Jaume Collet-Serra, a mainly thriller director, did not disappoint with another project in his preferred genre. To begin with, the filming locations really helped him – the beach and the ocean were magnificent. Also, the beauty of nature was effectively contrasted with the terror of the situation that the main character was in. The photos that would pop-up on-screen were also a great tool for backstory, so as to make those 3 scenes of dialogue more visual. The effects, mainly the shark CGI or a model, also worked – he did seem real. The glowing jellyfish were also gorgeous. Those seagulls that were keeping Blake Lively company really reminded me of the seagulls that live in Aberdeen, Scotland (my second hometown) because they weren’t afraid of people and seagulls in Aberdeen can literally attack anyone that is passing them by.
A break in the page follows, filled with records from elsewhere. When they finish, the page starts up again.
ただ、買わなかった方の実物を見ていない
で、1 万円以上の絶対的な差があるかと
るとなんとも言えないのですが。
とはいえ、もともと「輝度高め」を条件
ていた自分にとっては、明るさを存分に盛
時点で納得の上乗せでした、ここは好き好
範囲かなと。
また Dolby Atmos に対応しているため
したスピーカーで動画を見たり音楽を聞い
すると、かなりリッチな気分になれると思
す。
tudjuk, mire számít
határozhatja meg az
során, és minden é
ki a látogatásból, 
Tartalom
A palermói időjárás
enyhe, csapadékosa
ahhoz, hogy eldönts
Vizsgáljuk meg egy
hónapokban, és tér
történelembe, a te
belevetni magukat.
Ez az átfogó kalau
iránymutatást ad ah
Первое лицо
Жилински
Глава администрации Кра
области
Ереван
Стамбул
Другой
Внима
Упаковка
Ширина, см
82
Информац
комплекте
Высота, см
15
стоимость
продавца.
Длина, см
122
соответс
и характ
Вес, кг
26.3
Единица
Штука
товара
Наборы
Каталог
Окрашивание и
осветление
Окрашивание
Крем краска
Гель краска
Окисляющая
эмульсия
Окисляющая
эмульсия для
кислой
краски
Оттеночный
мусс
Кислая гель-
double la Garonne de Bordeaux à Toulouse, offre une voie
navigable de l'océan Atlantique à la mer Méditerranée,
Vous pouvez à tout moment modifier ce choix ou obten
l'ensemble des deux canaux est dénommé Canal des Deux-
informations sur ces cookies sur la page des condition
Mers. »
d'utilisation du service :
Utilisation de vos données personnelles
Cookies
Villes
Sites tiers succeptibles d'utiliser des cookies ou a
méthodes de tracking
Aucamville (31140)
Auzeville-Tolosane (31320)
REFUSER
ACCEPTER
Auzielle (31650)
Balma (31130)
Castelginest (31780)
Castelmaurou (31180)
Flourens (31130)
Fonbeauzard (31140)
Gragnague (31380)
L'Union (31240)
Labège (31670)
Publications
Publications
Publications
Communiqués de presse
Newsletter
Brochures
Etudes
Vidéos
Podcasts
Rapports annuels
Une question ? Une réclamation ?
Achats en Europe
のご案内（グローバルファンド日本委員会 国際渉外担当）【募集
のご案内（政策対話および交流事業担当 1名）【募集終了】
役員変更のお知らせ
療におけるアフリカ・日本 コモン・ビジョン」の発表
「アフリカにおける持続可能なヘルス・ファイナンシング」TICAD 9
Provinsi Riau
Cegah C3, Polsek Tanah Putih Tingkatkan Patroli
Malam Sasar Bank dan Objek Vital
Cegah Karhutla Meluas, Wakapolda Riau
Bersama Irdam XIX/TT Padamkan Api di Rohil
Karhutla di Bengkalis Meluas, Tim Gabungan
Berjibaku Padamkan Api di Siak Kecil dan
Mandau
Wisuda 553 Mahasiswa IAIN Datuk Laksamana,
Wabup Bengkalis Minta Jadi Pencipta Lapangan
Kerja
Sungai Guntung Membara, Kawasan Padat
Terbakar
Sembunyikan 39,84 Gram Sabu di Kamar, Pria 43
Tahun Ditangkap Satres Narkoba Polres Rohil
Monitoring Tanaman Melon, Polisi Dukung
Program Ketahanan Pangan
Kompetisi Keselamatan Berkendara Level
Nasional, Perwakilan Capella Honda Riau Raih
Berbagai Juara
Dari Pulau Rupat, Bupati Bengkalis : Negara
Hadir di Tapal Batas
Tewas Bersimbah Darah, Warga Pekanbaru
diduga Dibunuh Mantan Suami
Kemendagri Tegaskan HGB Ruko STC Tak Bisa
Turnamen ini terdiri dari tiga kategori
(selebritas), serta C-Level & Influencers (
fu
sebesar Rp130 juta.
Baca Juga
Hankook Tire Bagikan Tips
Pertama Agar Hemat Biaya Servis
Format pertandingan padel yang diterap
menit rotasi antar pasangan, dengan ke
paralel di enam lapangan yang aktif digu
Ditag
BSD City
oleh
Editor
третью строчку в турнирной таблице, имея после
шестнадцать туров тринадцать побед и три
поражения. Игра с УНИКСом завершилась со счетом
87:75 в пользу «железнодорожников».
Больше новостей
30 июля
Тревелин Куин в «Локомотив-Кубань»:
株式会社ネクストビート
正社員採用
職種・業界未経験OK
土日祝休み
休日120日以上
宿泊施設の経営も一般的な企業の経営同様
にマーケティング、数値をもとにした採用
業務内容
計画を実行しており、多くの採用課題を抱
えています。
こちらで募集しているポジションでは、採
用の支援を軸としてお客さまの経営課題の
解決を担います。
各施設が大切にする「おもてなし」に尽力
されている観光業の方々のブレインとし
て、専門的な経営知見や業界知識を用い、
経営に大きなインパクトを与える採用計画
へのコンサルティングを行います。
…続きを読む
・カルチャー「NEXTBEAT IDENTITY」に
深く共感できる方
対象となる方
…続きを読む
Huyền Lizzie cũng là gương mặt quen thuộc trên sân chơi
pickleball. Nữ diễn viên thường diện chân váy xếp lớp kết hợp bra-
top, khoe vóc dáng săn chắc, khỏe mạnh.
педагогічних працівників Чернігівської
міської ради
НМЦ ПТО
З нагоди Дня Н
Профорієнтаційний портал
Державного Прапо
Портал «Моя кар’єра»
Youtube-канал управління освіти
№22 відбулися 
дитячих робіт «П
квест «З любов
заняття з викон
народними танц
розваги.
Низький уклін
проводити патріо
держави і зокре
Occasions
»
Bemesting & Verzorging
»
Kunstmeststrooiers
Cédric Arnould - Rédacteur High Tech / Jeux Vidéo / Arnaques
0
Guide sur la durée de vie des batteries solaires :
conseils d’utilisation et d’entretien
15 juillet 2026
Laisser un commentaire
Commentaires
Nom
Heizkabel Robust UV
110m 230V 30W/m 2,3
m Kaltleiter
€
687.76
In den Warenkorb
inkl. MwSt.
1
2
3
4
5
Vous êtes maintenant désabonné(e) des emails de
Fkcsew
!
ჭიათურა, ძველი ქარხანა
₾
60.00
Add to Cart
The handheld camera was also good (and that’s coming from a person who hates shaky cam) – the mobile frame and the close-ups depicted the fact that our character was alone on a sea really well. This feeling of fear and loneliness together with the sense of suspense made watching the movie an engaging but not a comfortable experience. The hardest scenes to watch where the actual shark attack sequence and the ‘surgery’ scene. The Shallows also had a couple of jump scares that were effective. If we would have gotten more jump scares I would accuse the film of going the easy cliche route, however, since the picture had just the right amount of jump-scares, I was okay with them. The technique that I thought was a bit overused was the slow motion – it overdramatized an already dramatic and scary situation and pushed it towards a cliche, over-the-top cartoon level. The surfing montage at the beginning was cool but the music choice was a bit cheesy – Trouble by Neon Jungle, really? The other song that I remember from the film was Sia’s Bird Set Free. It was a good song for the credits. Sia’s music have been featured in at least 4 films this summer, she is really making her mark in Hollywood. The Shallows instrumental score was great too – it helped a lot to build an anxiety-inducing atmosphere.

Acting

Blake Lively starred as the lead, named Nancy, and did an amazing job. She basically carried this whole movie. She was believable as a sporty surfer and was amazing in all the suspenseful scenes. I especially liked that close-up reaction shot where she supposedly saw the shark attacking that drunk guy. Lively just starred in the new Woody Allen film Cafe Society. She was also really good in last year’s Age of Adaline (that picture have been doing great on streaming). Lively has definitely shed her Gossip Girl persona and is probably doing the best out of all her former castmates. A few unknown Spanish actors, as well as a few familiar faces from TV, played a couple of small supporting roles but, honestly, none of them had enough of screen time for me to talk about them.

In short, The Shallows was an unexpectedly entertaining film, one of the hidden gems of this summer. Blake Lively shined and finally proved herself to be a great actress. The writing and directing were also good for the most part.